◆ Action item
Out of the listing below, copy every line that carries the string "Бокс".

◆ Listed records
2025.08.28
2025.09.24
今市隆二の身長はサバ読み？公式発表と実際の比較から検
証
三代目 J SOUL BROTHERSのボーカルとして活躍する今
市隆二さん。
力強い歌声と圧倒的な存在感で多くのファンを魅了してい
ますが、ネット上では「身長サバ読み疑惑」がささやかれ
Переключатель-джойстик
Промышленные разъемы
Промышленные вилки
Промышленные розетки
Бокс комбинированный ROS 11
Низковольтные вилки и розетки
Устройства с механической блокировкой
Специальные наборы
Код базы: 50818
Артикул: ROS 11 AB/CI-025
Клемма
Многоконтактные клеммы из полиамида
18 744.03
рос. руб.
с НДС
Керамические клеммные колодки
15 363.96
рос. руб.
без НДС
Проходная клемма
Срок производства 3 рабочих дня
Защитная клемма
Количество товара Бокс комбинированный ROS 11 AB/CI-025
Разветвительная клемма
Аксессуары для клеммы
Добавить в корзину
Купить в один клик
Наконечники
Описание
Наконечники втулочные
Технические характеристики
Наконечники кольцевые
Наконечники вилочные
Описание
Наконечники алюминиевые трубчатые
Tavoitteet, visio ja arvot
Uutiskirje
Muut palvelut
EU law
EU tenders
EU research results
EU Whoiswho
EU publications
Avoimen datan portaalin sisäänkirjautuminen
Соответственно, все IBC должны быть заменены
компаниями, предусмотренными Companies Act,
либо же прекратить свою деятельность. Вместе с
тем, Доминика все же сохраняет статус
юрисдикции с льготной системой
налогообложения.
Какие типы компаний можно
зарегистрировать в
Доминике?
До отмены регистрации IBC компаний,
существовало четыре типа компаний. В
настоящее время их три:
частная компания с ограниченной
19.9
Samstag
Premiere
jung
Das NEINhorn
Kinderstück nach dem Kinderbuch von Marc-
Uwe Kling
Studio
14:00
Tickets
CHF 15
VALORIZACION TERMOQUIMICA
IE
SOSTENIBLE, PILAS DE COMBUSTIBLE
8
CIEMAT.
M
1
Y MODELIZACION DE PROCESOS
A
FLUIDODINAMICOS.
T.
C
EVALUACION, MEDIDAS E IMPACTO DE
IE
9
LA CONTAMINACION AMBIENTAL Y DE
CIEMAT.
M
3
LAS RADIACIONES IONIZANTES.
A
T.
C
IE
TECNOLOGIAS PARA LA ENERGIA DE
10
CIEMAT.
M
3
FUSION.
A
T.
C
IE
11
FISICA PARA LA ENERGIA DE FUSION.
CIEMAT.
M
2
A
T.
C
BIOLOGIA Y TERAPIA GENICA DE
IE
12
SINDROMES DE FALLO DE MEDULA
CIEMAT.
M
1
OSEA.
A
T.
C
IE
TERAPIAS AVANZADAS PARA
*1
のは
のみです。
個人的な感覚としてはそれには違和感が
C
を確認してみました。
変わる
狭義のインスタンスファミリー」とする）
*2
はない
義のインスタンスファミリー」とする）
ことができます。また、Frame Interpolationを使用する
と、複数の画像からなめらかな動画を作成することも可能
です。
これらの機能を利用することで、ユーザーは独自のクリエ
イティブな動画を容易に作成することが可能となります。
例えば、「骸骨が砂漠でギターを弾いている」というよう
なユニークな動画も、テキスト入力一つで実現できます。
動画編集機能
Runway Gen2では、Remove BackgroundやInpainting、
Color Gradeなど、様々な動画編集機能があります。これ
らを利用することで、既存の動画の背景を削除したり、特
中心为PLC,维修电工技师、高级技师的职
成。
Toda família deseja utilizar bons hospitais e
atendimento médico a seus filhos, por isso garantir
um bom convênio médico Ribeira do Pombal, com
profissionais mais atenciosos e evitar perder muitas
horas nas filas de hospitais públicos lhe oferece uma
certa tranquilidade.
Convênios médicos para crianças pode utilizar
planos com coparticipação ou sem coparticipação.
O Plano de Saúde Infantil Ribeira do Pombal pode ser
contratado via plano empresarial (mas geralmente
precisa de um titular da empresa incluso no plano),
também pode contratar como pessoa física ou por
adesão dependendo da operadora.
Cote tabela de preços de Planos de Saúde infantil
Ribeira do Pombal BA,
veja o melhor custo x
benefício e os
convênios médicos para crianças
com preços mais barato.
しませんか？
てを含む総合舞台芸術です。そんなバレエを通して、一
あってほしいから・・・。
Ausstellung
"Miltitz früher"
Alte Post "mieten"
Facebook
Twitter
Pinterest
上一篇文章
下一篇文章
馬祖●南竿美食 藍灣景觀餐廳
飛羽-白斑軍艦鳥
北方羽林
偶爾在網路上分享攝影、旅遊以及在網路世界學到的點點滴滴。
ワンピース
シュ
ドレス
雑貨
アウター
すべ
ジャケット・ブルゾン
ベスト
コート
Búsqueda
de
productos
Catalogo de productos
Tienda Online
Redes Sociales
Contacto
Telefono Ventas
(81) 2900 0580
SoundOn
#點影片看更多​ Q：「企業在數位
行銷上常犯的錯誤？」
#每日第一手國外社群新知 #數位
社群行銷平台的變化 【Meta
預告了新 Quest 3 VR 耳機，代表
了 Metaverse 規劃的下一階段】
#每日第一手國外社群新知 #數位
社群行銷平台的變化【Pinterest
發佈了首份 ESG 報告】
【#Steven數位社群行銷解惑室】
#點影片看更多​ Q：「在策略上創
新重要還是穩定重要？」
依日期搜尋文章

◆ Response to the task
Бокс комбинированный ROS 11
Количество товара Бокс комбинированный ROS 11 AB/CI-025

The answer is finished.